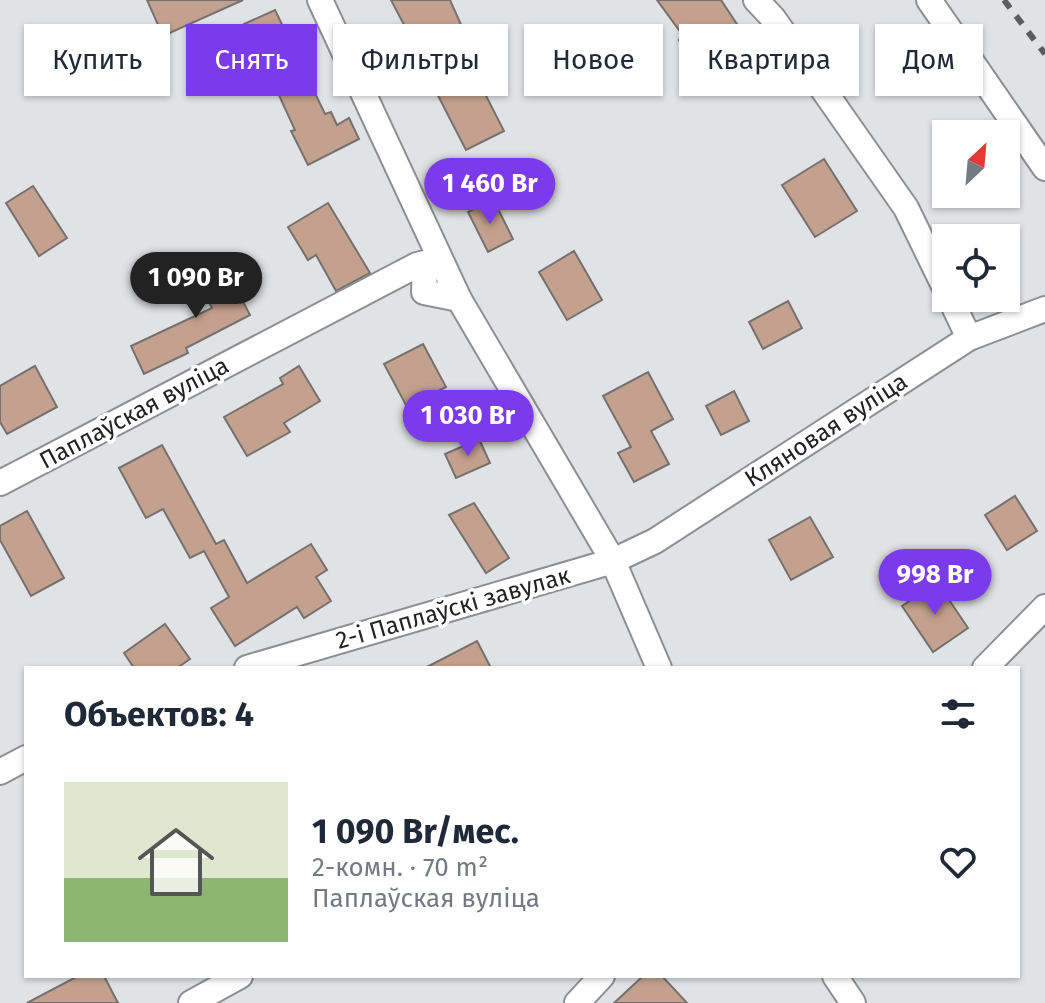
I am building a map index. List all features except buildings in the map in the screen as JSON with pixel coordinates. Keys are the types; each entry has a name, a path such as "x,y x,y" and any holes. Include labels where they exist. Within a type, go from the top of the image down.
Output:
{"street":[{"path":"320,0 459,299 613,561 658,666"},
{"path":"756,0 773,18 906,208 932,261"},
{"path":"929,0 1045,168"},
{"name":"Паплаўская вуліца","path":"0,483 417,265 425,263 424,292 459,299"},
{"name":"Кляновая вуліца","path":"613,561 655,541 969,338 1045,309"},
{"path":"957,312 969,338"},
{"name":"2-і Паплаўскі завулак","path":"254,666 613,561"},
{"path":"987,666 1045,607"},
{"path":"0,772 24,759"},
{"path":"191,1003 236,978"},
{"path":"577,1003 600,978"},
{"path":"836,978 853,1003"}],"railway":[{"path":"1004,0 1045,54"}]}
___
WHAT TO PRODUCE: When an image appears in the data, skip it and output the rest exactly.

ANSWER BELOW:
I am building a map index. List all features except buildings in the map in the screen as JSON with pixel coordinates. Keys are the types; each entry has a name, a path such as "x,y x,y" and any holes. Include labels where they exist. Within a type, go from the top of the image down.
Output:
{"street":[{"path":"320,0 459,299 613,561 658,666"},
{"path":"756,0 773,18 906,208 932,261"},
{"path":"929,0 1045,168"},
{"name":"Паплаўская вуліца","path":"0,483 417,265 425,263 424,292 459,299"},
{"name":"Кляновая вуліца","path":"613,561 655,541 969,338 1045,309"},
{"path":"957,312 969,338"},
{"name":"2-і Паплаўскі завулак","path":"254,666 613,561"},
{"path":"987,666 1045,607"},
{"path":"0,772 24,759"},
{"path":"191,1003 236,978"},
{"path":"577,1003 600,978"},
{"path":"836,978 853,1003"}],"railway":[{"path":"1004,0 1045,54"}]}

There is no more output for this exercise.